Search code examples
c++algorithmmatrixgreedy

How to solve this matrix problem to collect all the seeds?


Problem description:

Hammy the hamster found a building with seeds. Help him collect them all.

The building is arranged in a matrix of rooms, with seeds in some rooms. Once in the building, Hammy will only run in a straight line, all the way through the building and collects all the seeds on that line. The building has many entrances and Hammy can enter at any row or column as he wishes.

He wants to collect all the seeds in the building with as few runs as possible.

Here is a sample layout of the building:

+---+---+---+---+---+
| * |   | * |   |   |
+---+---+---+---+---+
| * | * |   |   |   |
+---+---+---+---+---+
| * |   |   |   | * |
+---+---+---+---+---+
|   |   |   | * |   |
+---+---+---+---+---+
|   |   |   | * |   |
+---+---+---+---+---+

This building has 25 rooms (5X5) but only 8 rooms have seeds (rooms containing '*').

We need to find the minimum runs to collect all the seeds.

My approach:

I tried to solve it with some Greedy Approach, here it is:

1) Start with row/column that contains maximum rooms of seeds (For example: column 1 for here).

2) Updating rows/columns (no of rooms that contain seeds).

3) Repeating steps 1 & 2 until all the seeds are collected.

So, for this example when I apply my approach,

It starts with Column 1 (it contains 3 rooms),

after updating, next will be Column 4,

Here is the building situation right now,

+--+---+---+--+---+
|  |   | * |  |   |
+--+---+---+--+---+
|  | * |   |  |   |
+--+---+---+--+---+
|  |   |   |  | * |
+--+---+---+--+---+
|  |   |   |  |   |
+--+---+---+--+---+
|  |   |   |  |   |
+--+---+---+--+---+

Now three rooms contain seeds and all on different rows or columns, I needs to take all of them, as a result I finished with 5 runs, which is the maximum (taking all rows or all columns is always an answer withing thinking about the seeds at all). Without any calculation anyone can reach here. Runs containing all rows or columns.

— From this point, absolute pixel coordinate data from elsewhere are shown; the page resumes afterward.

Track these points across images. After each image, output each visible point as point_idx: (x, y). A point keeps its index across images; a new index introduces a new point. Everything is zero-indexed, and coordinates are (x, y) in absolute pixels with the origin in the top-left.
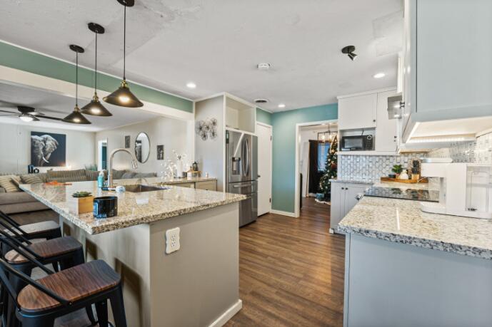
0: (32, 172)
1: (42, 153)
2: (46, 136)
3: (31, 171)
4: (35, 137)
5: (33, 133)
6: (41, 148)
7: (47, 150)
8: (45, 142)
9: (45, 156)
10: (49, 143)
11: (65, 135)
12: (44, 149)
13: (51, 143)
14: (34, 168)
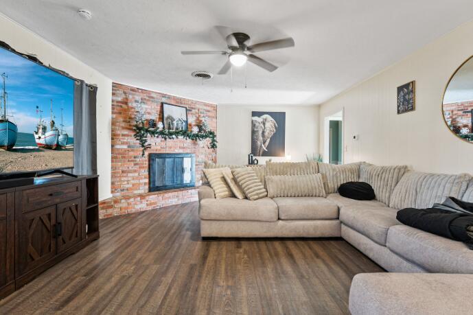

But this problem can be solved in 4 runs.

I'm looking for an approach/algorithm to find the minimum runs (which rows and/or columns I need to run).


Solution

  • The matrix can form a bipartite graph, all rows can form the vertices on left and all columns on the right. If there are seeds in a cell, it will establish an edge between left & right. So, the given example will form the following bipartite graph.

    enter image description here

    Now all we need to select a set of vertices so that at least one end point of every edge will be included on that vertex set. In graph theory this is known as vertex cover problem. https://en.wikipedia.org/wiki/Vertex_cover

    To achieve minimum vertex cover we need to find the maximum matching of the graph. Hopcroft–Karp algorithm provides us to find a maximum matching in polynomial time (in worst case O(n^2.5). Once we have a maximum matching, Kőnig's theorem helps us to find the minimum vertex cover in O(n^2) time.

    How it works:

    Say M is the maximum matching, initially it is set to empty. From the bipartite graph, we need to find maximal set of vertex-disjoint shortest augmenting paths P.

    here P = {r1c1, r2c2, r3c5, r4c4}

    M = M (symmetric difference) P = {r1c1, r2c2, r3c5, r4c4}

    in this example there are no more augmenting path remaining. So the maximum matching is achieved.

    Now using Kőnig's theorem we need to find the minimum vertex cover from the matching M. Here the vertex cover will be {r1, r2, r3, c4}

    So the minimum run is 4.
    

    Overall complexity of this process is O(E * (V^0.5)), E & v are the length of set of edges and vertices. For a sparse matrix it will run in near-linear time.

    Another example:

    +---+---+---+---+---+
    |   | * | * |   | * |
    +---+---+---+---+---+
    |   |   |   | * |   |
    +---+---+---+---+---+
    | * | * |   | * |   |
    +---+---+---+---+---+
    |   |   |   | * |   |
    +---+---+---+---+---+
    

    Bipartite graph:

    enter image description here

    Maximum matching M = {r1c2, r2c4, r3c1}

    Minimum vertex cover = {r1, r3, c4}

    So the minimum run is 3.
    

    If you are only interested about the minimum run (number only, no need to show details) then you don't need to implement Kőnig's theorem, because the size of maximum matching is the length of minimum vertex cover set.